Data for this task:
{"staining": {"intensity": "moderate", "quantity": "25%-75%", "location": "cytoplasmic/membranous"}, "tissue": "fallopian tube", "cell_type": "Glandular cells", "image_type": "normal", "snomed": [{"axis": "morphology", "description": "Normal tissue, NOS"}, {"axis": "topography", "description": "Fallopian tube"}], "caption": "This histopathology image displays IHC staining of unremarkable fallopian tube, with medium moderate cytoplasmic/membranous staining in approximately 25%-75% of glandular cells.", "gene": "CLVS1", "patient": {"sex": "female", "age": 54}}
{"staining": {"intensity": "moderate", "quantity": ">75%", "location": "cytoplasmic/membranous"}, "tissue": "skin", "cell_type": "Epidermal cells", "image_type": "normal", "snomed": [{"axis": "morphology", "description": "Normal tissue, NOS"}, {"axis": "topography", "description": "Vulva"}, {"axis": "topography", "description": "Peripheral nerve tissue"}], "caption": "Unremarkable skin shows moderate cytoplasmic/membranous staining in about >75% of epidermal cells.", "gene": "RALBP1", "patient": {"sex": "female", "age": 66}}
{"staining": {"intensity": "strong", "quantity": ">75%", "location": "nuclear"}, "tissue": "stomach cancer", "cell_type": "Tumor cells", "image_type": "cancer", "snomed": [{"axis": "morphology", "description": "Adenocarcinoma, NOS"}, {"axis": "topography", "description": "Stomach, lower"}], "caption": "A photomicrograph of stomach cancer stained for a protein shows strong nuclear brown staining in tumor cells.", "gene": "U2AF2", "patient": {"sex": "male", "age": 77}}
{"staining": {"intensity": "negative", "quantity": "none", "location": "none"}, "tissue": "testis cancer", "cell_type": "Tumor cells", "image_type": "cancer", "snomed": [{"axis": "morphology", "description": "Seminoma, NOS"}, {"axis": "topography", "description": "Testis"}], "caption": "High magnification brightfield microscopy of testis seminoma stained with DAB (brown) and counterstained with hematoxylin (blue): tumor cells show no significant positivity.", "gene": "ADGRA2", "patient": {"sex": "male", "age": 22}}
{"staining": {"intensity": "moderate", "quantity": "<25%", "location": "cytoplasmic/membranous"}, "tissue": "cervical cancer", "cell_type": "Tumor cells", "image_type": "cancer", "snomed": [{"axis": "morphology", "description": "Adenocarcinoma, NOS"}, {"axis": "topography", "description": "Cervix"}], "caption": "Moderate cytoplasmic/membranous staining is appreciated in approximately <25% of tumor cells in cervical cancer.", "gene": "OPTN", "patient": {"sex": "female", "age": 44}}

Work instruction: An exact restatement of all the entries above is needed.

Answer:
{"staining": {"intensity": "moderate", "quantity": "25%-75%", "location": "cytoplasmic/membranous"}, "tissue": "fallopian tube", "cell_type": "Glandular cells", "image_type": "normal", "snomed": [{"axis": "morphology", "description": "Normal tissue, NOS"}, {"axis": "topography", "description": "Fallopian tube"}], "caption": "This histopathology image displays IHC staining of unremarkable fallopian tube, with medium moderate cytoplasmic/membranous staining in approximately 25%-75% of glandular cells.", "gene": "CLVS1", "patient": {"sex": "female", "age": 54}}
{"staining": {"intensity": "moderate", "quantity": ">75%", "location": "cytoplasmic/membranous"}, "tissue": "skin", "cell_type": "Epidermal cells", "image_type": "normal", "snomed": [{"axis": "morphology", "description": "Normal tissue, NOS"}, {"axis": "topography", "description": "Vulva"}, {"axis": "topography", "description": "Peripheral nerve tissue"}], "caption": "Unremarkable skin shows moderate cytoplasmic/membranous staining in about >75% of epidermal cells.", "gene": "RALBP1", "patient": {"sex": "female", "age": 66}}
{"staining": {"intensity": "strong", "quantity": ">75%", "location": "nuclear"}, "tissue": "stomach cancer", "cell_type": "Tumor cells", "image_type": "cancer", "snomed": [{"axis": "morphology", "description": "Adenocarcinoma, NOS"}, {"axis": "topography", "description": "Stomach, lower"}], "caption": "A photomicrograph of stomach cancer stained for a protein shows strong nuclear brown staining in tumor cells.", "gene": "U2AF2", "patient": {"sex": "male", "age": 77}}
{"staining": {"intensity": "negative", "quantity": "none", "location": "none"}, "tissue": "testis cancer", "cell_type": "Tumor cells", "image_type": "cancer", "snomed": [{"axis": "morphology", "description": "Seminoma, NOS"}, {"axis": "topography", "description": "Testis"}], "caption": "High magnification brightfield microscopy of testis seminoma stained with DAB (brown) and counterstained with hematoxylin (blue): tumor cells show no significant positivity.", "gene": "ADGRA2", "patient": {"sex": "male", "age": 22}}
{"staining": {"intensity": "moderate", "quantity": "<25%", "location": "cytoplasmic/membranous"}, "tissue": "cervical cancer", "cell_type": "Tumor cells", "image_type": "cancer", "snomed": [{"axis": "morphology", "description": "Adenocarcinoma, NOS"}, {"axis": "topography", "description": "Cervix"}], "caption": "Moderate cytoplasmic/membranous staining is appreciated in approximately <25% of tumor cells in cervical cancer.", "gene": "OPTN", "patient": {"sex": "female", "age": 44}}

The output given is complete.